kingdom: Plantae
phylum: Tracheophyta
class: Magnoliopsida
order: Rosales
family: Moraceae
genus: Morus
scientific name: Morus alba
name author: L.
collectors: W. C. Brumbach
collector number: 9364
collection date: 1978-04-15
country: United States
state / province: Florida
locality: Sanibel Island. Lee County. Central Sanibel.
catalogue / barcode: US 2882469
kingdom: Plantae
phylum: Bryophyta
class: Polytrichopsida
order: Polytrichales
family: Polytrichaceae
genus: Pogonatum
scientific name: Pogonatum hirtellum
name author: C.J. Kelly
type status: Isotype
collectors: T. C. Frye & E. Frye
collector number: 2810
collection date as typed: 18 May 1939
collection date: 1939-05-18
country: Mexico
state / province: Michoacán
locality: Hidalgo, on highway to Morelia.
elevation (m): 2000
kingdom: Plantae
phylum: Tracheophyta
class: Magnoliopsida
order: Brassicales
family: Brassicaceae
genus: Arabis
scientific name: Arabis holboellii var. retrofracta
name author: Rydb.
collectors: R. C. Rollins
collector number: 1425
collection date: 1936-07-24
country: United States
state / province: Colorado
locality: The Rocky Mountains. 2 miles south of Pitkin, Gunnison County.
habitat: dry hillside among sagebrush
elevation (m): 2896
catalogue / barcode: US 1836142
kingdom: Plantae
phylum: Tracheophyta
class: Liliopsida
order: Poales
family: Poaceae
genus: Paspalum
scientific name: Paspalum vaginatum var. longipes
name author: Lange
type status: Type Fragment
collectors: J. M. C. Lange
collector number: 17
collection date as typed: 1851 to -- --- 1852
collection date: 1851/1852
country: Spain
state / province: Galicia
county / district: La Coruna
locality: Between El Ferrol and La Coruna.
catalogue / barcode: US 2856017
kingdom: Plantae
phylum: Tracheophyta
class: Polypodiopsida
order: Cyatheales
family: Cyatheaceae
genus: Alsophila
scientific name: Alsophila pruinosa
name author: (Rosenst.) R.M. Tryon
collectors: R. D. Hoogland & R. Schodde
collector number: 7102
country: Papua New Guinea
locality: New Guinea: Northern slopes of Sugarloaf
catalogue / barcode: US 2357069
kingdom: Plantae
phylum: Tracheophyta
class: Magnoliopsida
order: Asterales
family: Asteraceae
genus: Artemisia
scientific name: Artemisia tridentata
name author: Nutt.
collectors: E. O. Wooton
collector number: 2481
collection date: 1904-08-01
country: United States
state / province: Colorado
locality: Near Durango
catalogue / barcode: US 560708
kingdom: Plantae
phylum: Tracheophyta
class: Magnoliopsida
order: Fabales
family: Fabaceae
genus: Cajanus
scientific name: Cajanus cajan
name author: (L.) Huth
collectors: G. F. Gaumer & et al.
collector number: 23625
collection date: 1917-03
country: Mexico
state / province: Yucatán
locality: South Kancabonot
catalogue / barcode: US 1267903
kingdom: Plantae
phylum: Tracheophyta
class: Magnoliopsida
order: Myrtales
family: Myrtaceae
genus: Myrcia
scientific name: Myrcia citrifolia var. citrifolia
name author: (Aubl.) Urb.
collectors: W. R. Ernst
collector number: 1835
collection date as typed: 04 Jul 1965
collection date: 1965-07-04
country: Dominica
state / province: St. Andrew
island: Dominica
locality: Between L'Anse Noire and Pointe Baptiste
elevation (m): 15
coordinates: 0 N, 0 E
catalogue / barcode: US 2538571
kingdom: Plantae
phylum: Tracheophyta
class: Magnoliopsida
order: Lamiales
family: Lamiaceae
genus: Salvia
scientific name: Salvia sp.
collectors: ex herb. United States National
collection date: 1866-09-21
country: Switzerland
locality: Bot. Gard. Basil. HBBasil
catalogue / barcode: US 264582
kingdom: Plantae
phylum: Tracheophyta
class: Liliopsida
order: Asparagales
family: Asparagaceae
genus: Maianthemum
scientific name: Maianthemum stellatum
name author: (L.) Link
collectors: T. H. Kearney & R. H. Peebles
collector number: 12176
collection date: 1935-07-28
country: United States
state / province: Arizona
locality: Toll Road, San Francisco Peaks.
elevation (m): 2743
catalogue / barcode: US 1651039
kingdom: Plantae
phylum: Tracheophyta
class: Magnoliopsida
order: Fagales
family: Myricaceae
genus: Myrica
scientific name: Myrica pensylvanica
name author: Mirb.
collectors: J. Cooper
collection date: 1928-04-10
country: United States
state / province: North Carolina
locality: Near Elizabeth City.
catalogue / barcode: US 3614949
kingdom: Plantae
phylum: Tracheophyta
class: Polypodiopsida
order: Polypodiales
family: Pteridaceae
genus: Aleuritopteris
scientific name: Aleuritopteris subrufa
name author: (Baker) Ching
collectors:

────────

» What the task asks
Give these lines again, swapping every occurrence of "locality" for "site" and leaving everything else unchanged.

» Answer in full
kingdom: Plantae
phylum: Tracheophyta
class: Magnoliopsida
order: Rosales
family: Moraceae
genus: Morus
scientific name: Morus alba
name author: L.
collectors: W. C. Brumbach
collector number: 9364
collection date: 1978-04-15
country: United States
state / province: Florida
site: Sanibel Island. Lee County. Central Sanibel.
catalogue / barcode: US 2882469
kingdom: Plantae
phylum: Bryophyta
class: Polytrichopsida
order: Polytrichales
family: Polytrichaceae
genus: Pogonatum
scientific name: Pogonatum hirtellum
name author: C.J. Kelly
type status: Isotype
collectors: T. C. Frye & E. Frye
collector number: 2810
collection date as typed: 18 May 1939
collection date: 1939-05-18
country: Mexico
state / province: Michoacán
site: Hidalgo, on highway to Morelia.
elevation (m): 2000
kingdom: Plantae
phylum: Tracheophyta
class: Magnoliopsida
order: Brassicales
family: Brassicaceae
genus: Arabis
scientific name: Arabis holboellii var. retrofracta
name author: Rydb.
collectors: R. C. Rollins
collector number: 1425
collection date: 1936-07-24
country: United States
state / province: Colorado
site: The Rocky Mountains. 2 miles south of Pitkin, Gunnison County.
habitat: dry hillside among sagebrush
elevation (m): 2896
catalogue / barcode: US 1836142
kingdom: Plantae
phylum: Tracheophyta
class: Liliopsida
order: Poales
family: Poaceae
genus: Paspalum
scientific name: Paspalum vaginatum var. longipes
name author: Lange
type status: Type Fragment
collectors: J. M. C. Lange
collector number: 17
collection date as typed: 1851 to -- --- 1852
collection date: 1851/1852
country: Spain
state / province: Galicia
county / district: La Coruna
site: Between El Ferrol and La Coruna.
catalogue / barcode: US 2856017
kingdom: Plantae
phylum: Tracheophyta
class: Polypodiopsida
order: Cyatheales
family: Cyatheaceae
genus: Alsophila
scientific name: Alsophila pruinosa
name author: (Rosenst.) R.M. Tryon
collectors: R. D. Hoogland & R. Schodde
collector number: 7102
country: Papua New Guinea
site: New Guinea: Northern slopes of Sugarloaf
catalogue / barcode: US 2357069
kingdom: Plantae
phylum: Tracheophyta
class: Magnoliopsida
order: Asterales
family: Asteraceae
genus: Artemisia
scientific name: Artemisia tridentata
name author: Nutt.
collectors: E. O. Wooton
collector number: 2481
collection date: 1904-08-01
country: United States
state / province: Colorado
site: Near Durango
catalogue / barcode: US 560708
kingdom: Plantae
phylum: Tracheophyta
class: Magnoliopsida
order: Fabales
family: Fabaceae
genus: Cajanus
scientific name: Cajanus cajan
name author: (L.) Huth
collectors: G. F. Gaumer & et al.
collector number: 23625
collection date: 1917-03
country: Mexico
state / province: Yucatán
site: South Kancabonot
catalogue / barcode: US 1267903
kingdom: Plantae
phylum: Tracheophyta
class: Magnoliopsida
order: Myrtales
family: Myrtaceae
genus: Myrcia
scientific name: Myrcia citrifolia var. citrifolia
name author: (Aubl.) Urb.
collectors: W. R. Ernst
collector number: 1835
collection date as typed: 04 Jul 1965
collection date: 1965-07-04
country: Dominica
state / province: St. Andrew
island: Dominica
site: Between L'Anse Noire and Pointe Baptiste
elevation (m): 15
coordinates: 0 N, 0 E
catalogue / barcode: US 2538571
kingdom: Plantae
phylum: Tracheophyta
class: Magnoliopsida
order: Lamiales
family: Lamiaceae
genus: Salvia
scientific name: Salvia sp.
collectors: ex herb. United States National
collection date: 1866-09-21
country: Switzerland
site: Bot. Gard. Basil. HBBasil
catalogue / barcode: US 264582
kingdom: Plantae
phylum: Tracheophyta
class: Liliopsida
order: Asparagales
family: Asparagaceae
genus: Maianthemum
scientific name: Maianthemum stellatum
name author: (L.) Link
collectors: T. H. Kearney & R. H. Peebles
collector number: 12176
collection date: 1935-07-28
country: United States
state / province: Arizona
site: Toll Road, San Francisco Peaks.
elevation (m): 2743
catalogue / barcode: US 1651039
kingdom: Plantae
phylum: Tracheophyta
class: Magnoliopsida
order: Fagales
family: Myricaceae
genus: Myrica
scientific name: Myrica pensylvanica
name author: Mirb.
collectors: J. Cooper
collection date: 1928-04-10
country: United States
state / province: North Carolina
site: Near Elizabeth City.
catalogue / barcode: US 3614949
kingdom: Plantae
phylum: Tracheophyta
class: Polypodiopsida
order: Polypodiales
family: Pteridaceae
genus: Aleuritopteris
scientific name: Aleuritopteris subrufa
name author: (Baker) Ching
collectors:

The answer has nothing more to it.